- Interactive map of San Juan, Texas
- Coordinates: 26°24′54″N 98°56′37″W﻿ / ﻿26.41500°N 98.94361°W
- Country: United States
- State: Texas
- County: Starr

Population (2020)
- • Total: 203
- Time zone: UTC-6 (Central (CST))
- • Summer (DST): UTC-5 (CDT)
- Zip Code: 78584

= San Juan, Starr County, Texas =

San Juan is a census-designated place (CDP) in Starr County, Texas, United States.
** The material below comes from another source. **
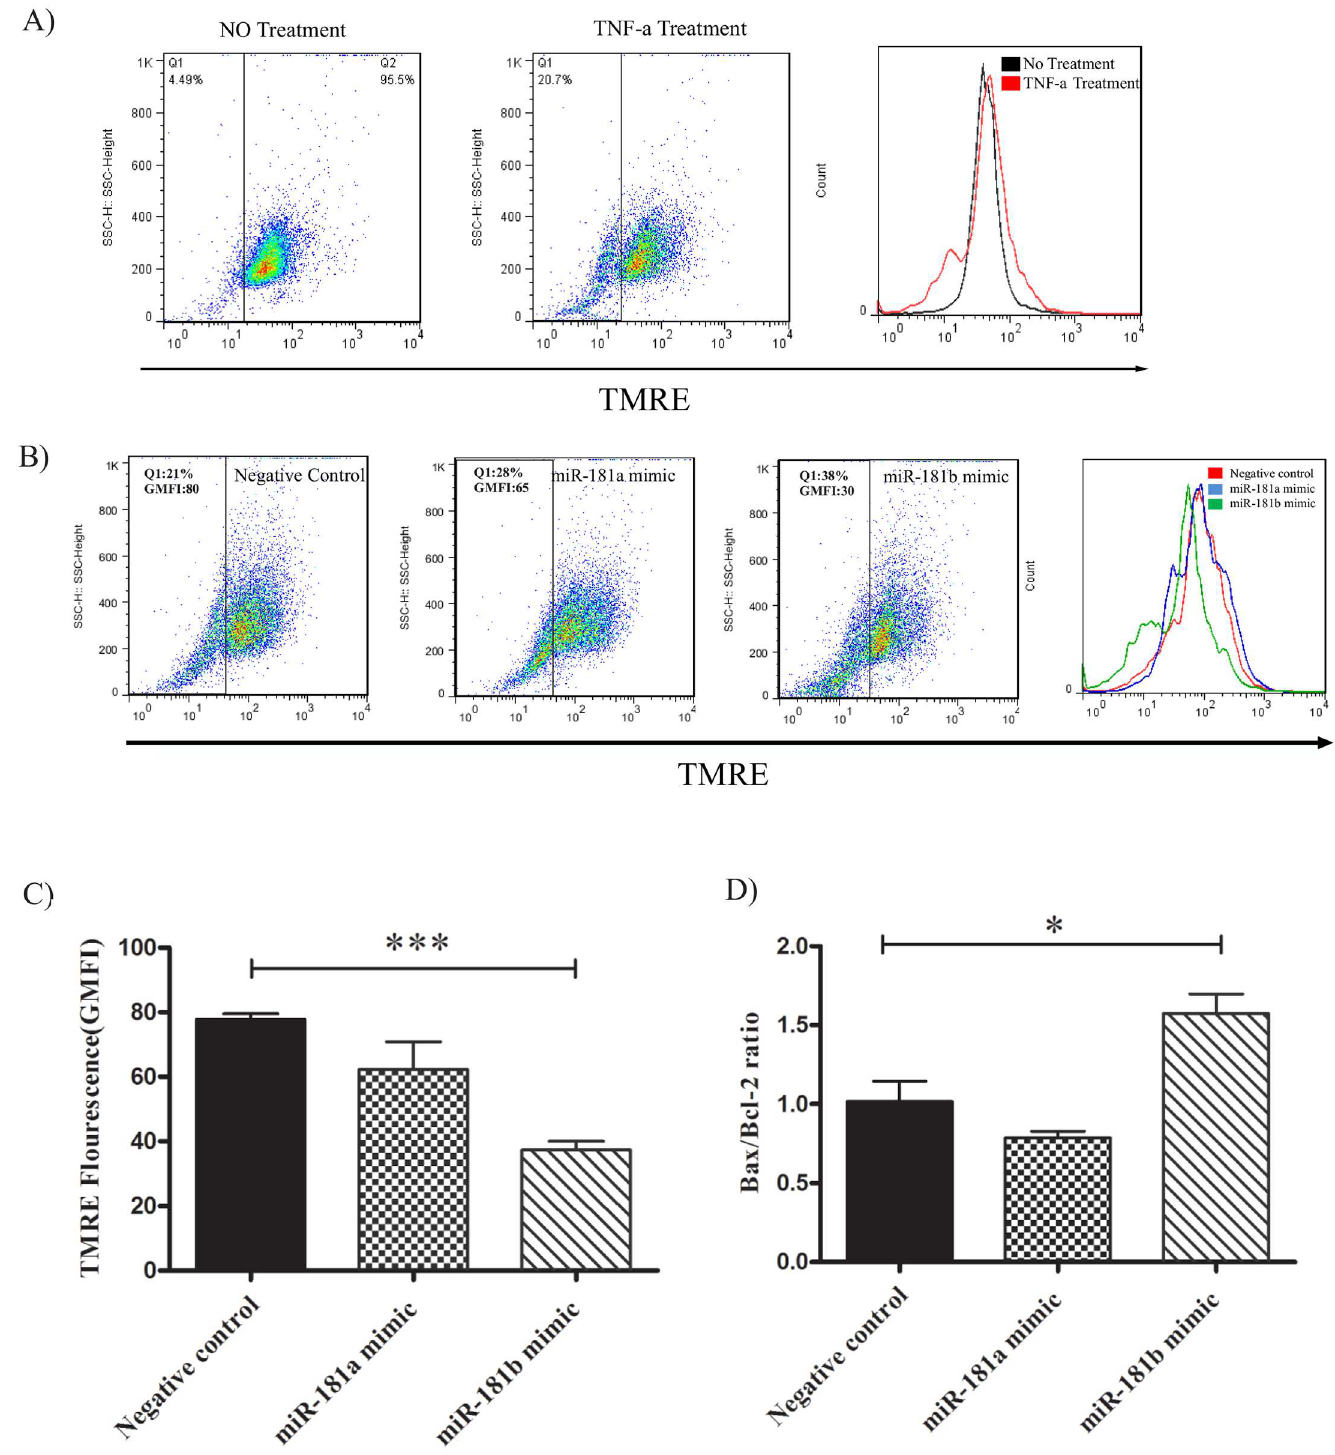
Fig 4. miR-181b overexpression decreasescell mitochondrial membrane potential. Followingtransfection of L929 cells with miR-181a,miR-181b mimics and negativecontrol miRNA mimic (50nM) for 24 hours, cells were treated by TNF- α (50ng/ml) for 3 hours and then stained with TMRE. Quantitative analysisof Bax and Bcl-2 mRNA expressionwas also performed post TNF- α treatment (30 minutes) using Real time PCR A) TMRE histogram of untreated and TNF- α treated cells B) Representative flow cytometry plots of transfected cells with miRNA mimics followingTNF- α exposure C) Geo mean fluorescent intensity of transfected cells with miR-181aand miR-181bmimics and negativecontrol. D) Bax/Bcl-2 ratio following overexpression of miR-181aand miR-181b.Data are shown as means + SEM ( n = 5). ANOVA, Tukey post hoc * p < 0.05, *** p < 0.000.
It is a new CDP formed from part of the Garceno CDP prior to the 2010 census, with a population of 129.

==Geography==
San Juan is located at (26.414966, -98.943691).

==Demographics==

San Juan first appeared in the 2010 U.S. census after being carved out from part of the Garceno CDP.

Historical population
| Census | Pop. | Note | %± |
| 2010 | 129 |  | — |
| 2020 | 203 |  | 57.4% |
U.S. Decennial Census 1850–1900 1910 1920 1930 1940 1950 1960 1970 1980 1990 2000 2010

===2020 census===

San Juan CDP, Texas – Racial and ethnic composition Note: the US Census treats Hispanic/Latino as an ethnic category. This table excludes Latinos from the racial categories and assigns them to a separate category. Hispanics/Latinos may be of any race.
| Race / Ethnicity (NH = Non-Hispanic) | Pop 2010 | Pop 2020 | % 2010 | % 2020 |
|---|---|---|---|---|
| White alone (NH) | 15 | 0 | 11.63% | 0.00% |
| Black or African American alone (NH) | 0 | 0 | 0.00% | 0.00% |
| Native American or Alaska Native alone (NH) | 0 | 0 | 0.00% | 0.00% |
| Asian alone (NH) | 0 | 0 | 0.00% | 0.00% |
| Pacific Islander alone (NH) | 0 | 0 | 0.00% | 0.00% |
| Some Other Race alone (NH) | 0 | 3 | 0.00% | 1.48% |
| Mixed Race or Multi-Racial (NH) | 0 | 0 | 0.00% | 0.00% |
| Hispanic or Latino (any race) | 114 | 200 | 88.37% | 98.52% |
| Total | 129 | 203 | 100.00% | 100.00% |

==Education==
The CDP is within the Roma Independent School District. The zoned elementary school is R. T. Barrera Elementary School. Roma High School is the district's sole comprehensive high school.